Person using digital medical sphere 3D rendering, photo by sdecoret/Adobe Stock

sdecoret/Adobe Stock

During his lecture, Professor Jonathan Benger explored what “digital healthcare” really means, and how a misunderstanding of the benefits that technology can and cannot achieve is preventing us from realising the full potential of digital development and innovation. What follows is a summary of his remarks.

We are currently experiencing a “third industrial revolution” as we enter the digital age, and huge advances in science and medicine promise a parallel “bio revolution” that will increase our ability to treat disease and enhance quality of life substantially in a way that will be personalised to the individual. However, the delivery of health and care today remains challenged by a long-standing mismatch between supply and demand and a powerful imbalance between our willingness to invest in prevention vs cure and health vs care on a background of profound international workforce shortages. Digital technologies are proposed as a potential solution, however the extent to which they can really address these issues is unclear, and “digital transformation” of healthcare always seems to be a decade away.

This lecture considered these challenges by examining the potentials and pitfalls associated with five “digital domains”: self-service, wearables, artificial intelligence, big data and digital transformation. Misconceptions in relation to what digital technologies can achieve, misleading comparisons with other sectors and attempts to transform health and care that start from the premise that digital technologies are an end in themselves, rather than a way of enabling fundamental process change, are proving consistently problematic. Most importantly, a failure to consider the profoundly human element of healthcare, which is at it’s heart a transaction between two human beings, and the risks of increasing entrenched inequalities, are substantially hindering progress. Only by recognising how digital technologies can supplement and enhance, rather than replace, the healthcare encounter will it be possible to improve.

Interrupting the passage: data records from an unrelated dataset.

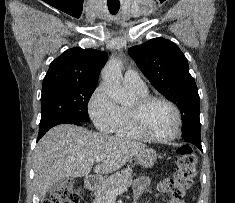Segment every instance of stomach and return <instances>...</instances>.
<instances>
[{"label":"stomach","instance_id":"1","mask_svg":"<svg viewBox=\"0 0 235 203\" xmlns=\"http://www.w3.org/2000/svg\"><path fill=\"white\" fill-rule=\"evenodd\" d=\"M137 162L145 167L151 168L157 160V153L150 148H144L136 153Z\"/></svg>","mask_w":235,"mask_h":203}]
</instances>
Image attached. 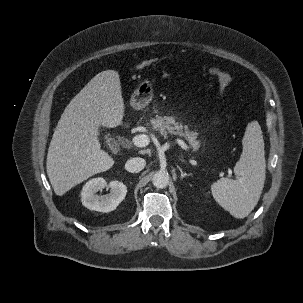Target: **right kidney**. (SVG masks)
<instances>
[{
	"label": "right kidney",
	"instance_id": "right-kidney-1",
	"mask_svg": "<svg viewBox=\"0 0 303 303\" xmlns=\"http://www.w3.org/2000/svg\"><path fill=\"white\" fill-rule=\"evenodd\" d=\"M105 187L110 188L107 195H97ZM127 193V187L119 181L107 182L103 178H94L89 180L82 188V204L90 209L99 212H110L123 201Z\"/></svg>",
	"mask_w": 303,
	"mask_h": 303
}]
</instances>
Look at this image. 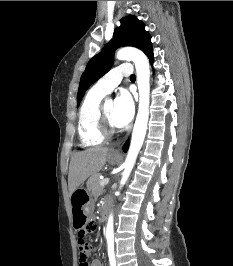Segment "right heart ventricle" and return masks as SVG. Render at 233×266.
Here are the masks:
<instances>
[{
    "label": "right heart ventricle",
    "instance_id": "obj_1",
    "mask_svg": "<svg viewBox=\"0 0 233 266\" xmlns=\"http://www.w3.org/2000/svg\"><path fill=\"white\" fill-rule=\"evenodd\" d=\"M105 95L96 87H92L81 103L78 116V134L82 145L85 147L97 146L104 142L105 138L100 134L97 126V113Z\"/></svg>",
    "mask_w": 233,
    "mask_h": 266
}]
</instances>
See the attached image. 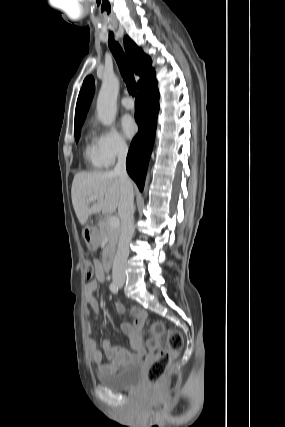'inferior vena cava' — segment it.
<instances>
[{
    "instance_id": "1",
    "label": "inferior vena cava",
    "mask_w": 285,
    "mask_h": 427,
    "mask_svg": "<svg viewBox=\"0 0 285 427\" xmlns=\"http://www.w3.org/2000/svg\"><path fill=\"white\" fill-rule=\"evenodd\" d=\"M128 147L121 145L118 152V161L114 168V173L119 176L121 197L118 206L121 218V234L118 243L117 253L113 262V275H125V267L129 256V244L134 234V192L131 181L126 171V157Z\"/></svg>"
}]
</instances>
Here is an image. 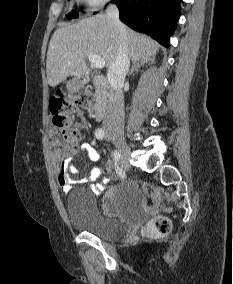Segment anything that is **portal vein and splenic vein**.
Returning a JSON list of instances; mask_svg holds the SVG:
<instances>
[{"mask_svg": "<svg viewBox=\"0 0 233 284\" xmlns=\"http://www.w3.org/2000/svg\"><path fill=\"white\" fill-rule=\"evenodd\" d=\"M88 59L91 64L97 69H102L105 66V61L100 56L91 54L88 56Z\"/></svg>", "mask_w": 233, "mask_h": 284, "instance_id": "1", "label": "portal vein and splenic vein"}]
</instances>
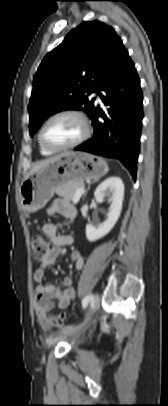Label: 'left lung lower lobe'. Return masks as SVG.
Segmentation results:
<instances>
[{"instance_id": "0a47b994", "label": "left lung lower lobe", "mask_w": 168, "mask_h": 406, "mask_svg": "<svg viewBox=\"0 0 168 406\" xmlns=\"http://www.w3.org/2000/svg\"><path fill=\"white\" fill-rule=\"evenodd\" d=\"M99 90L103 91L100 94L102 102L109 106L108 117L96 106L91 117L94 135L75 150L116 158L135 178L143 119V96L134 63L126 49L117 57ZM99 117L104 122H100Z\"/></svg>"}]
</instances>
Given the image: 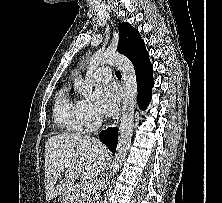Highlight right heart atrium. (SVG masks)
<instances>
[{"instance_id":"right-heart-atrium-1","label":"right heart atrium","mask_w":222,"mask_h":203,"mask_svg":"<svg viewBox=\"0 0 222 203\" xmlns=\"http://www.w3.org/2000/svg\"><path fill=\"white\" fill-rule=\"evenodd\" d=\"M79 112L83 126H86L87 128H92L96 125L98 115L90 102L86 100H80Z\"/></svg>"}]
</instances>
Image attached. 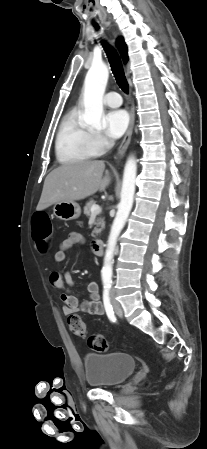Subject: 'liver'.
Segmentation results:
<instances>
[{"mask_svg":"<svg viewBox=\"0 0 207 449\" xmlns=\"http://www.w3.org/2000/svg\"><path fill=\"white\" fill-rule=\"evenodd\" d=\"M103 161H79L63 164L48 174L37 205L41 211L58 202L82 200L104 190L110 183Z\"/></svg>","mask_w":207,"mask_h":449,"instance_id":"6515ba94","label":"liver"}]
</instances>
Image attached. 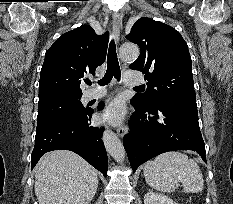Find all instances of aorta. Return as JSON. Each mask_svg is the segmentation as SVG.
I'll list each match as a JSON object with an SVG mask.
<instances>
[{
    "label": "aorta",
    "instance_id": "1",
    "mask_svg": "<svg viewBox=\"0 0 233 204\" xmlns=\"http://www.w3.org/2000/svg\"><path fill=\"white\" fill-rule=\"evenodd\" d=\"M120 57L125 61H134L139 56V48L135 44H123L119 50ZM103 142L107 152L119 163L125 159V150L122 142L111 130H105Z\"/></svg>",
    "mask_w": 233,
    "mask_h": 204
}]
</instances>
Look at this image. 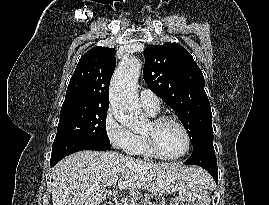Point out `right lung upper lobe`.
<instances>
[{"mask_svg": "<svg viewBox=\"0 0 269 205\" xmlns=\"http://www.w3.org/2000/svg\"><path fill=\"white\" fill-rule=\"evenodd\" d=\"M116 66L115 49L94 47L79 60L62 107L109 106V84Z\"/></svg>", "mask_w": 269, "mask_h": 205, "instance_id": "1", "label": "right lung upper lobe"}]
</instances>
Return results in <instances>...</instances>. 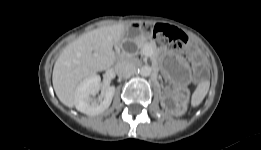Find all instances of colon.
<instances>
[{"instance_id":"obj_1","label":"colon","mask_w":261,"mask_h":150,"mask_svg":"<svg viewBox=\"0 0 261 150\" xmlns=\"http://www.w3.org/2000/svg\"><path fill=\"white\" fill-rule=\"evenodd\" d=\"M142 31L152 35L158 43L171 50H180L187 42V37L183 32L169 25L144 24Z\"/></svg>"}]
</instances>
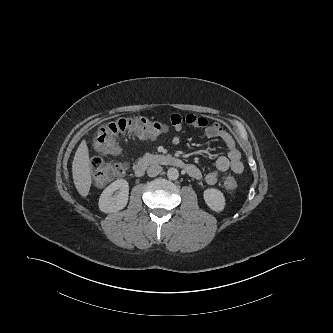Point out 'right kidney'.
<instances>
[{"mask_svg":"<svg viewBox=\"0 0 333 333\" xmlns=\"http://www.w3.org/2000/svg\"><path fill=\"white\" fill-rule=\"evenodd\" d=\"M129 197V184L124 179L112 182L104 189L99 198V209L104 213L116 212L123 209Z\"/></svg>","mask_w":333,"mask_h":333,"instance_id":"right-kidney-1","label":"right kidney"}]
</instances>
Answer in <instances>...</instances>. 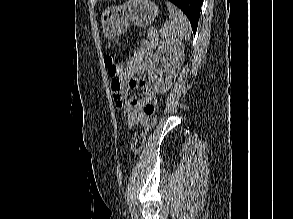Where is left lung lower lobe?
Here are the masks:
<instances>
[{"label": "left lung lower lobe", "instance_id": "0a47b994", "mask_svg": "<svg viewBox=\"0 0 293 219\" xmlns=\"http://www.w3.org/2000/svg\"><path fill=\"white\" fill-rule=\"evenodd\" d=\"M178 6L189 18L192 30L196 33L203 0H169Z\"/></svg>", "mask_w": 293, "mask_h": 219}]
</instances>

Digital technologies are not magic; they are a tool, and if we are to make real progress we must first understand our problems, define the solutions and only then decide how digital technologies can enable and support. Policy makers and healthcare leaders must understand digital technologies; how they work and what they can and cannot do, or work closely with those that have these skills. It is also essential to build and maintain trust in public, patients and staff while working relentlessly to use these digital tools in ways that include the most disadvantaged populations in our society.

Of paramount importance is to understand the humanity in healthcare and how digital can augment and improve, not replace the fundamental elements of healing.